WRITTEN TASK:
Which lines of the data below hold "none"? Copy each of them.

PROVIDED MATERIAL:

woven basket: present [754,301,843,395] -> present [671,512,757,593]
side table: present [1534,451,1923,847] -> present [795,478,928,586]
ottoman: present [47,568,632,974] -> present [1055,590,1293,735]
---
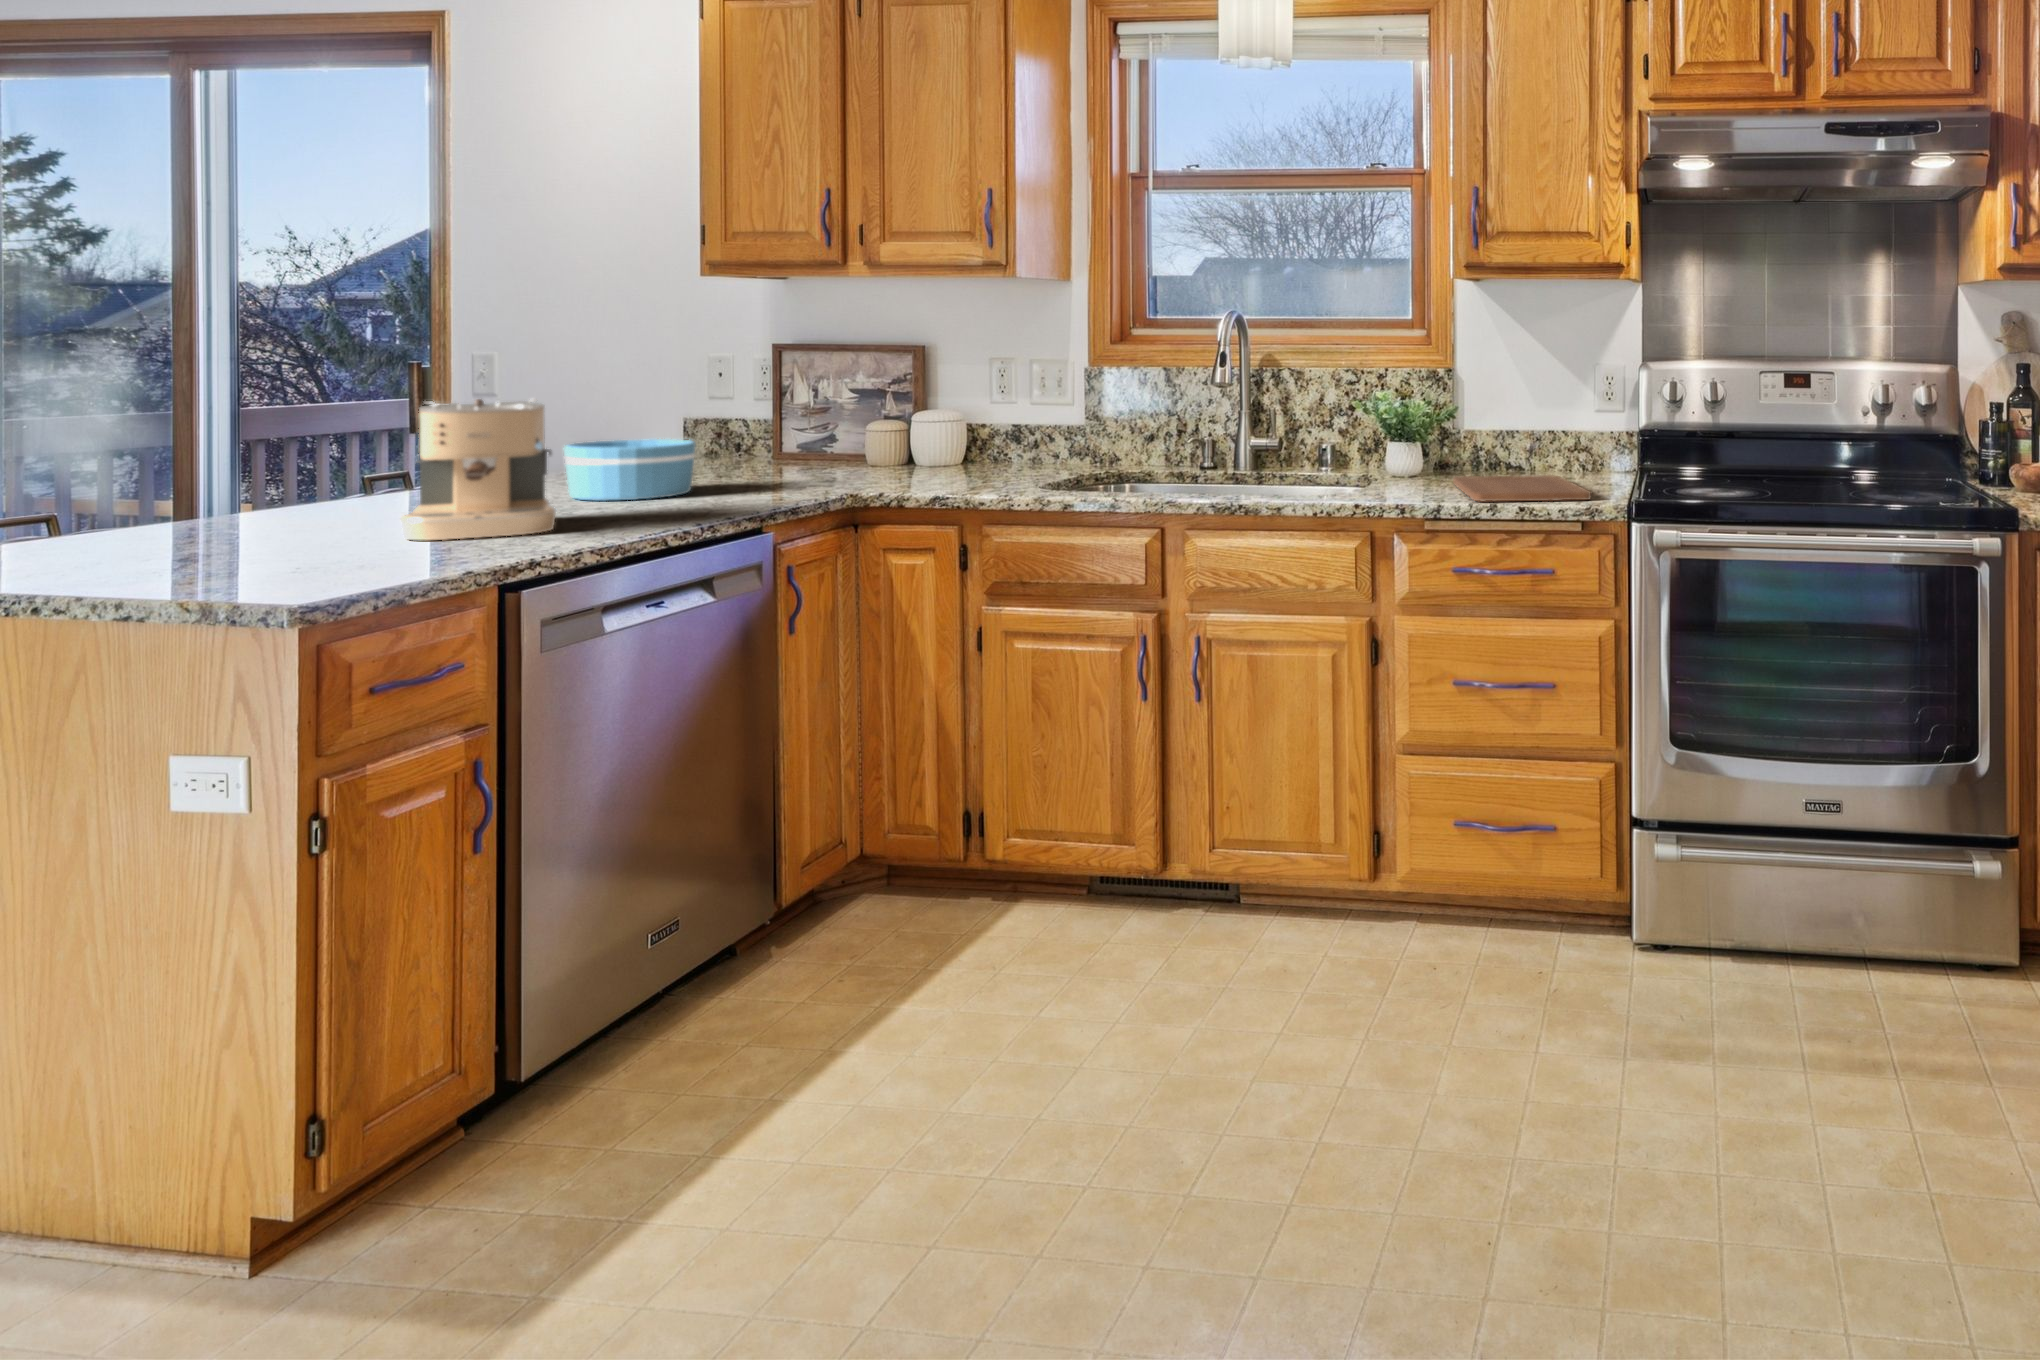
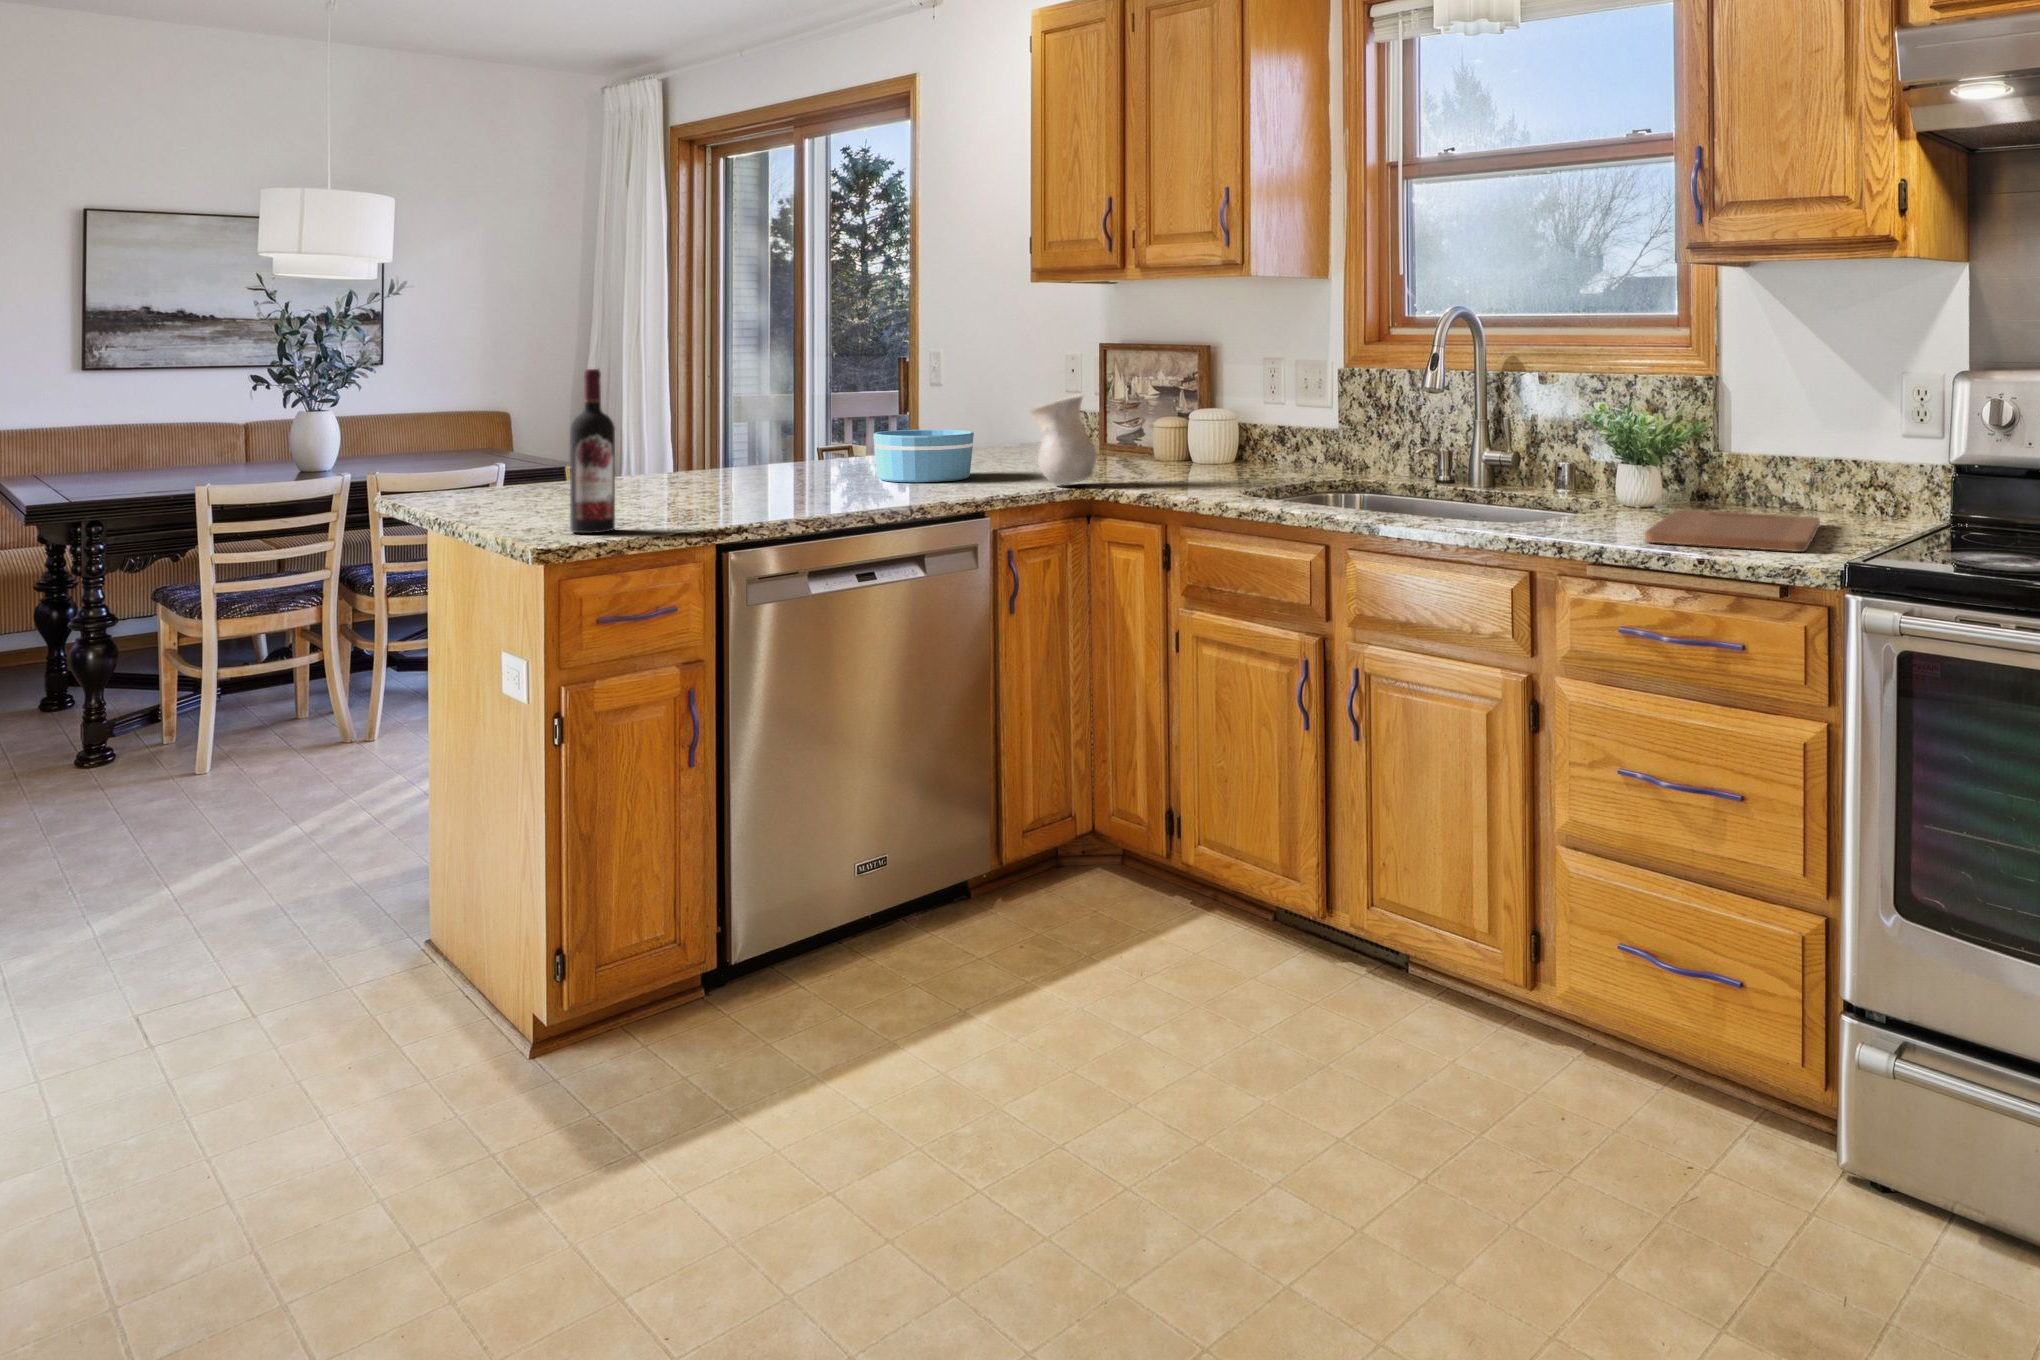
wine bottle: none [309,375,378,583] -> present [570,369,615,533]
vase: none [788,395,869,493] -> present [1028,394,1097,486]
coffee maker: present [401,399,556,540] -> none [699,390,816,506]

RESPONSE BELOW:
wine bottle: none [309,375,378,583] -> present [570,369,615,533]
vase: none [788,395,869,493] -> present [1028,394,1097,486]
coffee maker: present [401,399,556,540] -> none [699,390,816,506]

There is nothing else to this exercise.